#### PROBLEM DETAILS
Type out all the records word for word. Any pictures are to be left out.

----- PROVIDED INFORMATION

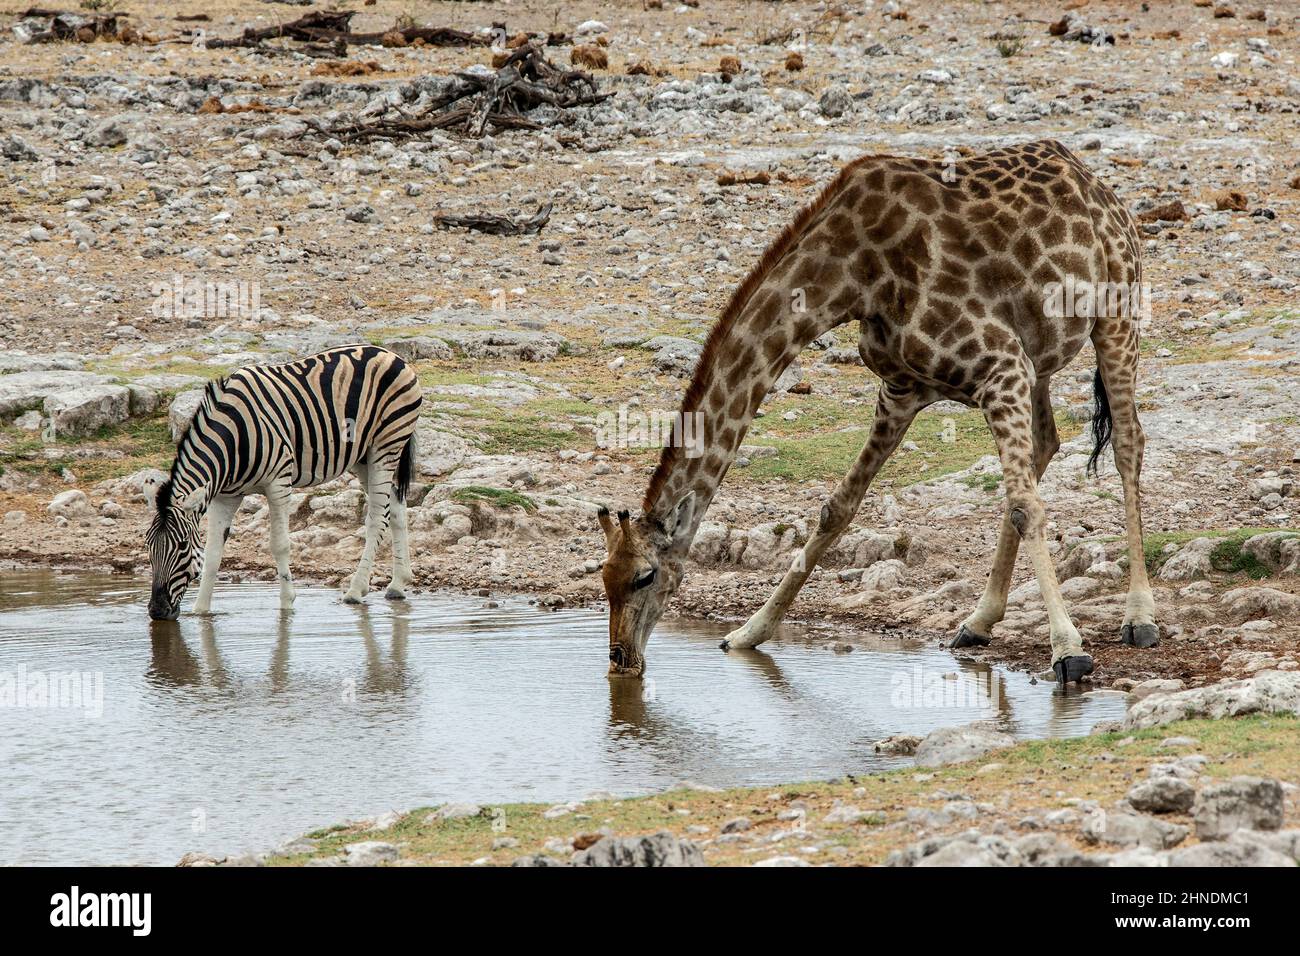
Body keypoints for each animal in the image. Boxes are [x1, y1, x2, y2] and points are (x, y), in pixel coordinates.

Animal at [145, 344, 422, 620]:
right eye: (148, 544)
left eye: (182, 546)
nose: (157, 611)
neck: (232, 439)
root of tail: (388, 353)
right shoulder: (224, 496)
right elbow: (212, 553)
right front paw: (202, 611)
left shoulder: (278, 482)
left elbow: (279, 545)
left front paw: (287, 603)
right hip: (363, 457)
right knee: (395, 507)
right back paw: (398, 584)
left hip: (386, 445)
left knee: (377, 517)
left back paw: (355, 590)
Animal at [597, 140, 1158, 688]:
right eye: (602, 575)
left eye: (645, 575)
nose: (622, 659)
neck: (851, 277)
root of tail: (1094, 182)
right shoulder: (903, 389)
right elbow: (837, 508)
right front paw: (748, 633)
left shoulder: (1000, 364)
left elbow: (1026, 507)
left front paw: (1069, 650)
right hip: (1038, 356)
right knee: (1047, 441)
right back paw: (978, 622)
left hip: (1116, 311)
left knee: (1128, 441)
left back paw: (1139, 617)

----------

#### OUTPUT OF THE EXERCISE
Body keypoints for each animal in the image. Boxes are [x1, y1, x2, y2] and points are (x, y), in pixel coordinates.

Animal at [145, 344, 422, 620]:
right eye: (148, 544)
left eye: (182, 546)
nose: (157, 611)
neck: (232, 439)
root of tail: (388, 353)
right shoulder: (224, 496)
right elbow: (212, 553)
right front paw: (202, 611)
left shoulder: (278, 482)
left elbow: (279, 545)
left front paw: (287, 603)
right hip: (363, 457)
right knee: (395, 507)
right back paw: (398, 584)
left hip: (386, 445)
left knee: (377, 517)
left back paw: (355, 590)
Animal at [597, 140, 1158, 688]:
right eye: (602, 575)
left eye: (645, 575)
nose: (622, 659)
neck: (851, 277)
root of tail: (1094, 182)
right shoulder: (903, 389)
right elbow: (837, 508)
right front paw: (748, 633)
left shoulder: (1000, 364)
left elbow: (1026, 507)
left front paw: (1069, 650)
right hip: (1038, 356)
right knee: (1047, 441)
right back paw: (978, 622)
left hip: (1116, 311)
left knee: (1128, 441)
left back paw: (1139, 617)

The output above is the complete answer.